Segment Open

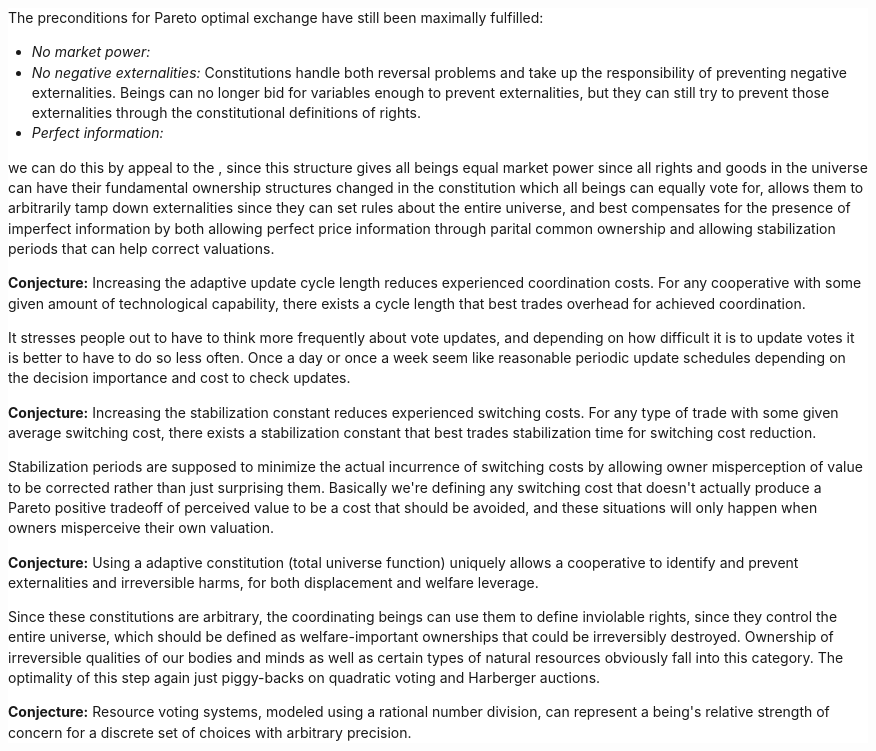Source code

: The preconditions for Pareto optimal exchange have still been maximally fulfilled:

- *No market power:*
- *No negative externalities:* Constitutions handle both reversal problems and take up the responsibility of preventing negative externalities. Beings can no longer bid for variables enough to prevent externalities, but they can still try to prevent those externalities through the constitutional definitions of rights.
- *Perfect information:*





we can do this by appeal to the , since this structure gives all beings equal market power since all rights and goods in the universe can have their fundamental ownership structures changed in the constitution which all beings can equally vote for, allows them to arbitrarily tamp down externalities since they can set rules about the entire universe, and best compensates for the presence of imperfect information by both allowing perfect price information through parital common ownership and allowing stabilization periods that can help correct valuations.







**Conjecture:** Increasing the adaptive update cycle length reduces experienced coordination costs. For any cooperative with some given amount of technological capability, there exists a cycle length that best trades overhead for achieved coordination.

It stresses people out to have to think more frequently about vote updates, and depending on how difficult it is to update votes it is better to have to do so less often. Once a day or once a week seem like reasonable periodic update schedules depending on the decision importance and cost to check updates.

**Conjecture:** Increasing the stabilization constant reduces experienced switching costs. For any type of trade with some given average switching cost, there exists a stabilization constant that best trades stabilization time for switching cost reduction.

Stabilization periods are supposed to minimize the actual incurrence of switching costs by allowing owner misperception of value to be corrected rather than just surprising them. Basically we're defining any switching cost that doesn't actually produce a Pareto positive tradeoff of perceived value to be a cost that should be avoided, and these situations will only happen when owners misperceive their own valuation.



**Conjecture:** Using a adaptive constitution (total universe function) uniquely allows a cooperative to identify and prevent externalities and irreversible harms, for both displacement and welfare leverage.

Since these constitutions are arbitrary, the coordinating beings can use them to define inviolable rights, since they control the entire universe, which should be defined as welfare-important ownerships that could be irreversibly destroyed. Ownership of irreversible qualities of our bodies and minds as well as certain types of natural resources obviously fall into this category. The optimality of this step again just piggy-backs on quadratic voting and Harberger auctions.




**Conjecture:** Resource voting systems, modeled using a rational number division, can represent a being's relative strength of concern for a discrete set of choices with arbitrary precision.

Segment Closed

- WHAT THE TASK REQUIRES
All lines above from the one containing "- *Perfect information:*" to the one containing "Stabilization periods are" must be repeated exactly, both lines included, and no others.

- RESULT FOR THIS TASK
- *Perfect information:*





we can do this by appeal to the , since this structure gives all beings equal market power since all rights and goods in the universe can have their fundamental ownership structures changed in the constitution which all beings can equally vote for, allows them to arbitrarily tamp down externalities since they can set rules about the entire universe, and best compensates for the presence of imperfect information by both allowing perfect price information through parital common ownership and allowing stabilization periods that can help correct valuations.







**Conjecture:** Increasing the adaptive update cycle length reduces experienced coordination costs. For any cooperative with some given amount of technological capability, there exists a cycle length that best trades overhead for achieved coordination.

It stresses people out to have to think more frequently about vote updates, and depending on how difficult it is to update votes it is better to have to do so less often. Once a day or once a week seem like reasonable periodic update schedules depending on the decision importance and cost to check updates.

**Conjecture:** Increasing the stabilization constant reduces experienced switching costs. For any type of trade with some given average switching cost, there exists a stabilization constant that best trades stabilization time for switching cost reduction.

Stabilization periods are supposed to minimize the actual incurrence of switching costs by allowing owner misperception of value to be corrected rather than just surprising them. Basically we're defining any switching cost that doesn't actually produce a Pareto positive tradeoff of perceived value to be a cost that should be avoided, and these situations will only happen when owners misperceive their own valuation.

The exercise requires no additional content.